There’s a wealth of publicly available data out there about real customers talking – what they like, what they don’t like, which topics are interesting etc. So we’ve developed a process that allows us to basically segment that audience, then look at the topics that are unique to the audience that that financial institution is targeting by comparing those topics to the broader audience.
So if you’re in that audience and you’re really interested in craft beer, and you, as an audience group, are talking about that a hundred times more than the general audience of the same segment, we know that that topic makes you unique. If we can figure out how to link that topic to your objective as a brand, there’s potentially something there where we can wrap our messaging in the different types of media that we spit back to you around that theme, which generally has a bigger impact.
And that is very interesting because that’s kind of what a creative agency does, right? But because you’re able to do this through the dataset. You can come up with 10 ideas in an hour based on the dataset; you have a low cost, quick turnaround production arm, spin out a bunch of different creatives, A/B test it against a smaller audience and find out which piece actually resonates.
It starts at the audience insight, which traditionally sits in the media arm, links in creative and measurement so you start seeing all of these cross-functional teams being formed. It’s all because you’ve just enabled this different way of thinking about creative and this different way of production.
How do you study the efficacy of a client’s competitors’ content?
There’s a tonne of cost pressure on brands to reduce how much it costs to create content. As a result of that, they consolidate vendors or they bring agency in-house and do all these things to cut costs. When you do that, you lose your connection into a diverse set of creatives and it starts to narrow your ability to think, and you start to focus on the category itself and only your brand itself.[Looking at examples of water brands on Instagram] – they’re all very Instagrammy. If you look at a photo individually, they’re all very aesthetically appealing and the brand is clear. But when you start to group them all together, they all look the same, so the consumer is going to have a hard time differentiating.
When we’re creating content, we look at what’s happening in the category, then we make sure that the visual identity – calibrating the variables – allows us to stand out and differentiate visually from here.
What is the most interesting trend you’ve seen develop in the content space since you started?
Most of the changes I’ve seen have been on the brand side.
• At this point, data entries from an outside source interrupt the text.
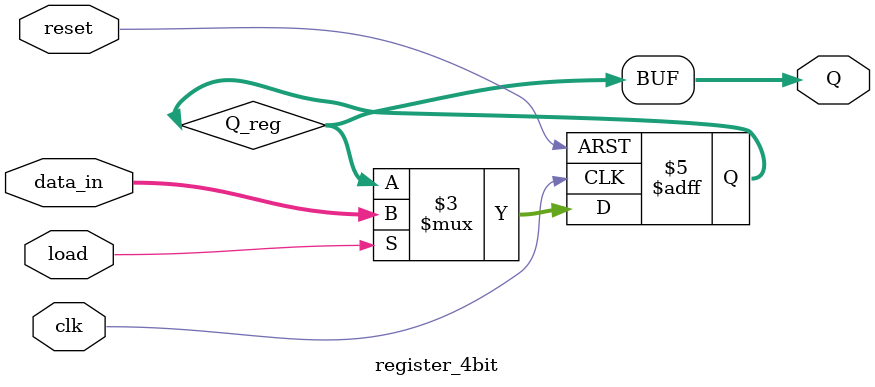
<source format=v>
module register_4bit (
    input [3:0] data_in,
    input load,
    input reset,
    input clk,
    output reg [3:0] Q
);

    // Local signals
    reg [3:0] Q_reg;

    // Instantiate 4 D Flip-Flops with Set and Reset functionality
    always @ (posedge clk or posedge reset)
    begin
        if (reset)
        begin
            Q_reg <= 4'b0;
        end
        else if (load)
        begin
            Q_reg <= data_in;
        end
    end

    always @*
    begin
        Q = Q_reg;
    end

endmodule
</source>
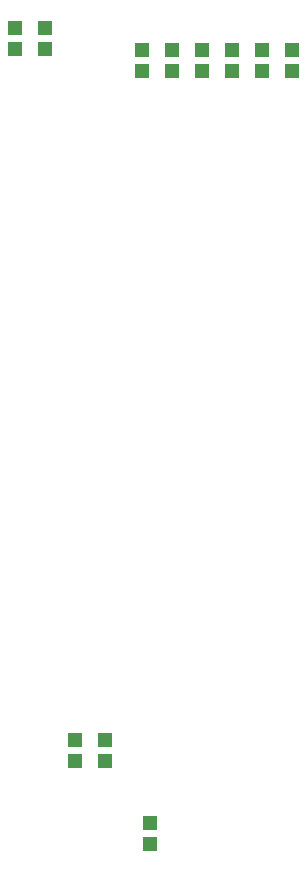
<source format=gbr>
G04 EAGLE Gerber RS-274X export*
G75*
%MOMM*%
%FSLAX34Y34*%
%LPD*%
%INSolderpaste Top*%
%IPPOS*%
%AMOC8*
5,1,8,0,0,1.08239X$1,22.5*%
G01*
%ADD10R,1.270000X1.143000*%


D10*
X514350Y701040D03*
X514350Y683260D03*
X488950Y701040D03*
X488950Y683260D03*
X463550Y701040D03*
X463550Y683260D03*
X438150Y701040D03*
X438150Y683260D03*
X412750Y701040D03*
X412750Y683260D03*
X387350Y701040D03*
X387350Y683260D03*
X393700Y46990D03*
X393700Y29210D03*
X304800Y702310D03*
X304800Y720090D03*
X279400Y702310D03*
X279400Y720090D03*
X330200Y116840D03*
X330200Y99060D03*
X355600Y116840D03*
X355600Y99060D03*
M02*

</source>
It’s funny, when you’re a start-up, the strategy becomes so clear because it’s so ROI driven. When you become a big company I think that starts to get lost a little bit and you have all these sacred things that you can’t mess around with. Say a monthly print catalogue – there’s clearly no ROI and it’s super expensive, but you just can’t mess around with it and no one knows why.
I’m seeing that changing pretty quickly, where brands are just getting more comfortable doing things they’ve never done before, more comfortable with releasing control, more comfortable with working with newer partners. I don’t know if that’s a function of a turnover of marketers with the younger generation or because all this pressure to reduce costs means they don’t have another choice, but the tone of conversation for a new or unknown vendor (like us and some of our competitors) is totally different than what it was a year ago.